The other unkept promise was from the Minister himself: not to make the budget into an election year gimmick. Let’s look at the innovations. Firstly, the lowering of the withholding threshold from $35,000 to $40,000. The government can now with a straight face tell those voters that make $40,000 or less monthly that they won’t pay any income tax. Next were the pensioners – all 40,000 of them: they now have a raise. And the business class were not overlooked – the tax on their income was now lowered.
What the Minister did not say was how little these tinkerings mean at the bottom line. As we predicted, the 16% VAT was left untouched even though it raked in record-breaking revenues – as it has done every year since its introduction. The Minister projected another VAT increase in total collections for this year; and why shouldn’t he? The measly increase in the take home pay of those earning between $35,000-$40,000 will go inevitably into purchases for their livelihood – and they will have to shell out the 16% that flows from VAT into the government coffers.
Then, of course, there’s the boast about inflation – one of the famous indices of “macroeconomic stability” – it will “only be 4.4% this year (as opposed to 4.4% last year). This is predicated on the government being able to quarantine us from the predicted global rise in food prices.
Contrary to what most believe, we are far from achieving food self sufficiency, even though we export agricultural products.
A huge chunk of our food basket is filled from “foreign” and we believe that inflation will be higher than the 4.4%. But even if that figure were accurate, it singlehandedly wipes out any benefit of the lowered tax rate.
We can see where the term of trade is heading when the Minister concedes that the fall in the balance of payment surplus from last year’s US$90.1M to a projected paltry US$24.4M is “due to higher import commodity prices outweighing the projected higher export earnings.”
The inflation rate also makes a mockery of the government’s now infamous maximum 5% wage increase that it mandates for workers. At the very best it means that the ordinary Guyanese is merely standing still as far as wages go. Let us put matters in its proper perspective: $40,000 is just US$200 and we know that all our prices at the market and supermarket are actually denominated in US dollars.
Even though the Minister said that he was being frank on GuySuCo, we still believe that the production projections for this year are way off target.
What has actually changed that will deliver the projected increase – modest as it is? Are the workers, the key ingredient in any recipe for sugar’s recovery, any better motivated? The exodus from the industry will continue and the production at best will be stagnant.
The Minister urged that gains by businesses from their reduction in corporate taxes should be reinvested. We hope that this will be the case since this will add to our growth rate.

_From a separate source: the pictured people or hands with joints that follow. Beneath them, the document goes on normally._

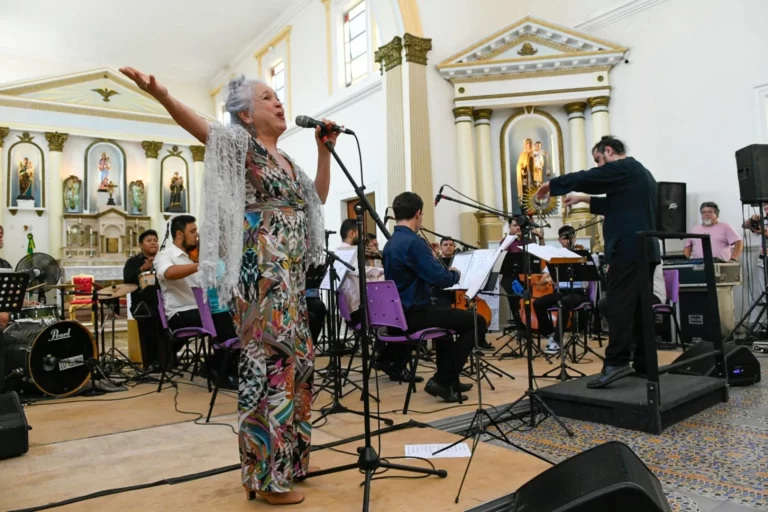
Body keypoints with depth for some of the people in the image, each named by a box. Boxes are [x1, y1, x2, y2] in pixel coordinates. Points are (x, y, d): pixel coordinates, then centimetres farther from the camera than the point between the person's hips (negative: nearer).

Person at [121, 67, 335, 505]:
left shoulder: (286, 160, 21)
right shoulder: (242, 144, -1)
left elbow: (318, 197, 28)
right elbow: (200, 126, -19)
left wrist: (325, 149, 20)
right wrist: (162, 95, -38)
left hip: (291, 274, 9)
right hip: (261, 272, -9)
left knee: (294, 359, 13)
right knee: (270, 360, -8)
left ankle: (284, 460, 27)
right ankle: (268, 476, 3)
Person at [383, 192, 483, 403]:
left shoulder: (390, 244, 10)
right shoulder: (413, 242, -19)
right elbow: (440, 278, -23)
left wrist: (446, 272, 17)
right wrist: (456, 274, -2)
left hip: (398, 313, 10)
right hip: (414, 314, -10)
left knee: (443, 313, 36)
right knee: (477, 322, 0)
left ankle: (450, 379, 38)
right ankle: (442, 380, 0)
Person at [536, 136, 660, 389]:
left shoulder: (622, 167, -5)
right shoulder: (641, 172, 25)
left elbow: (584, 178, -9)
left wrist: (552, 184, 5)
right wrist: (586, 199, 30)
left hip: (628, 248, -10)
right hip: (646, 248, 10)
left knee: (619, 304, -12)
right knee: (640, 306, 9)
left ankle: (616, 362, -16)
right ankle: (644, 362, 11)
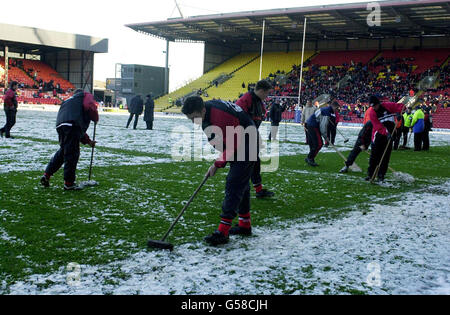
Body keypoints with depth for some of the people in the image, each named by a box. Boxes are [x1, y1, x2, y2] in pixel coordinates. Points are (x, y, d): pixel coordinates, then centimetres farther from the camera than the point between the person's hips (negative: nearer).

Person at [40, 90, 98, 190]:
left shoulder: (69, 100, 40)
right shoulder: (86, 95, 21)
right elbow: (90, 107, -5)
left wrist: (88, 141, 39)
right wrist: (95, 119, 13)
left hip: (60, 125, 8)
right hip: (72, 125, -8)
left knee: (62, 152, 22)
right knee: (72, 154, -2)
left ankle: (46, 176, 22)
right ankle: (69, 183, 3)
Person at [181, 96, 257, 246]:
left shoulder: (220, 116, -31)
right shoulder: (209, 107, -2)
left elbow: (232, 146, -25)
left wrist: (217, 164, -16)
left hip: (246, 147, -10)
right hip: (239, 145, 10)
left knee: (233, 185, -14)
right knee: (241, 184, 16)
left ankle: (223, 232, -15)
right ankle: (245, 225, 29)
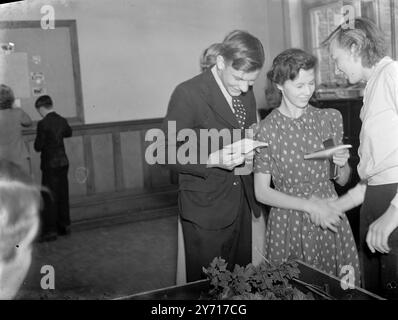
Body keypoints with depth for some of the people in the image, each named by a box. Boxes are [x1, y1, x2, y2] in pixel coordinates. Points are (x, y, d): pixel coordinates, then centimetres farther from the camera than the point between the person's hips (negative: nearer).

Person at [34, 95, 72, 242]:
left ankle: (50, 231, 1)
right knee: (62, 196, 15)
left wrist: (37, 141, 6)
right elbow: (68, 133, 26)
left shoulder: (43, 124, -16)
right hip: (63, 162, 7)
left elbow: (38, 147, -14)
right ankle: (64, 225, 24)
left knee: (49, 198, -1)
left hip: (50, 165, -6)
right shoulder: (62, 121, 4)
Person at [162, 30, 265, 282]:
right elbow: (169, 152, -13)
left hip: (243, 204, 6)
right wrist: (211, 160, -27)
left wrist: (251, 151, -3)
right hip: (205, 210, -6)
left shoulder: (246, 93, 6)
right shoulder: (188, 94, -15)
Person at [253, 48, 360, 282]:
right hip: (288, 225, -3)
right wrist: (309, 205, -15)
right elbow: (262, 192, -8)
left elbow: (343, 181, 9)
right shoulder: (267, 129, -8)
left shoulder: (330, 118, 2)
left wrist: (342, 165, -12)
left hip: (331, 218, 3)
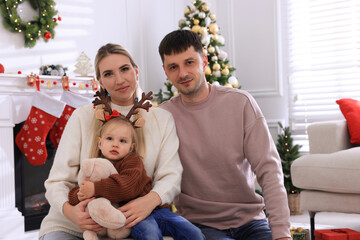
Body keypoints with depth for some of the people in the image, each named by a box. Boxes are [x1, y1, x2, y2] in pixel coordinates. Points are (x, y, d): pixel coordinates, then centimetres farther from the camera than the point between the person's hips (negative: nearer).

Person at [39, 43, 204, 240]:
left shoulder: (161, 119, 6)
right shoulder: (83, 117, 1)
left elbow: (171, 176, -2)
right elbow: (58, 180, -2)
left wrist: (152, 199, -26)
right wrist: (68, 210, -25)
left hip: (131, 222, 1)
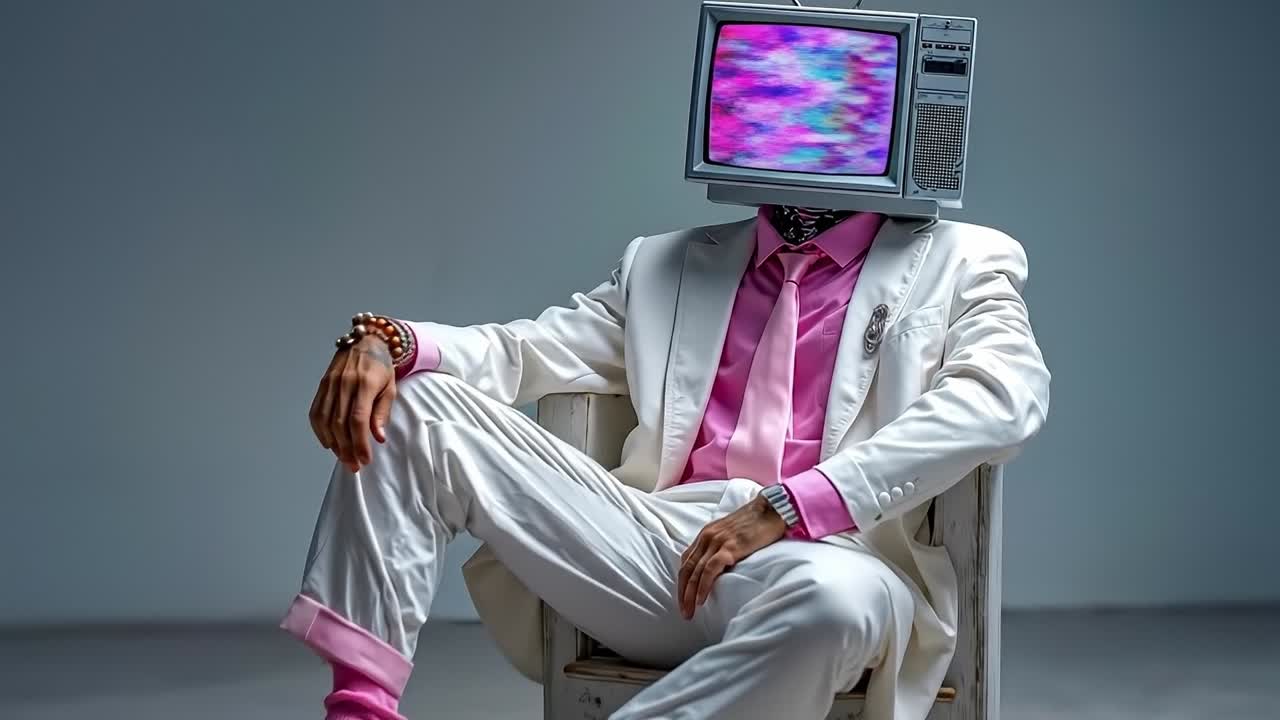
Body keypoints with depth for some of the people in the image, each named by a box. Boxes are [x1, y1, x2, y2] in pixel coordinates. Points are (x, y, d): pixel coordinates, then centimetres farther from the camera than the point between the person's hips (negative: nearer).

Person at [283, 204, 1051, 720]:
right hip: (656, 547, 4)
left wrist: (788, 507, -20)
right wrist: (386, 340, -8)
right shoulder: (667, 265, 24)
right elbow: (524, 352, 17)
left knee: (841, 596, -41)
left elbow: (1004, 395, -8)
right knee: (415, 399, -6)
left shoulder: (959, 262, 11)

It would have been better, however, if a menu of measures had been announced to attract agro-investment to take advantage of the global food security crisis.
For the favoured contractor class (and their sponsors) as we predicted, the good times keep rolling on. This year, capital expenditure is projected to increase by 33 percent to $62.1B. The goodly Minister explained: “The growth in capital expenditure is mainly due to heightened activity in ongoing projects and new projects commencing execution.”